Die Berufung der Beklagten ist form- und fristgerecht erhoben, sie ist mithin zulässig. Auch in der Sache hat das Rechtsmittel vollumfänglich Erfolg. Die der Berufung nach § 529
ZPO zugrunde zulegenden Tatsachen rechtfertigen eine abweichende Entscheidung (§ 513 Abs. 1 ZPO).

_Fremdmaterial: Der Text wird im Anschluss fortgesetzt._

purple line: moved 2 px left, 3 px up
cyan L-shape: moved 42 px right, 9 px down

1. Soweit das Amtsgericht entschieden hat, dass beide Parteien für die Folgen des streitgegenständlichen Unfallgeschehens gemäß §§ 7, 17 Abs. 1, 2
StVG i.V.m. § 115 VVG einzustehen haben und die Beklagten im Rahmen der danach gebotenen Haftungsteilung einen Verursachungs- und Verschuldensanteil von 70 % tragen, steht
dies – wie auch der zuerkannte Freistellunganspruch hinsichtlich der Sachverständigenkosten – in der Berufung nicht mehr im Streit.
2. Zur Überprüfung durch die Kammer stellen die Beklagten lediglich noch die Schadenshöhe im Hinblick auf die Berechnung des Nettowiederbeschaffungswertes und die damit zusammenhängende Höhe der
auszugleichenden vorgerichtlichen Rechtsanwaltskosten.

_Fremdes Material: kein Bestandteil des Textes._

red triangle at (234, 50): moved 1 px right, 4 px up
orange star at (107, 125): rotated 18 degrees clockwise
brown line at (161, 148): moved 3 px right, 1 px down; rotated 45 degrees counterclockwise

a) Als Wiederbeschaffungswert wird grundsätzlich der nach den Verhältnissen auf dem Gebrauchtwagenmarkt zu ermittelnde Preis eines gebrauchten Kraftfahrzeugs bezeichnet, den der Geschädigte
aufwenden muss, um von einem seriösen Händler einen dem Unfallfahrzeug entsprechenden Ersatzwagen zu erwerben (vgl. BGH, Urteil vom 23. Mai 2017 – VI ZR 9/17,NJW 2017, 2401). Bei dem im
Rahmen der fiktiven Schadensabrechnung relevanten Nettowiederbeschaffungswert ist zu ermitteln, ob solche Fahrzeuge üblicherweise auf dem Gebrauchtwagenmarkt nach § 10 UStG regelbesteuert
oder nach § 25a UStG differenzbesteuert oder von Privat und damit umsatzsteuerfrei angeboten werden. Dabei ist es aus Rechtsgründen nicht zu beanstanden, wenn sich der Tatrichter im Rahmen
der Schadensschätzung (§ 287 ZPO) an der überwiegenden Wahrscheinlichkeit orientiert, mit der das Fahrzeug diesbezüglich auf dem Gebrauchtwagenmarkt gehandelt wird (vgl. BGH, Urteil vom
13. September 2016 – VI ZR 654/15, NJW 2017, 1310 m.w.N.).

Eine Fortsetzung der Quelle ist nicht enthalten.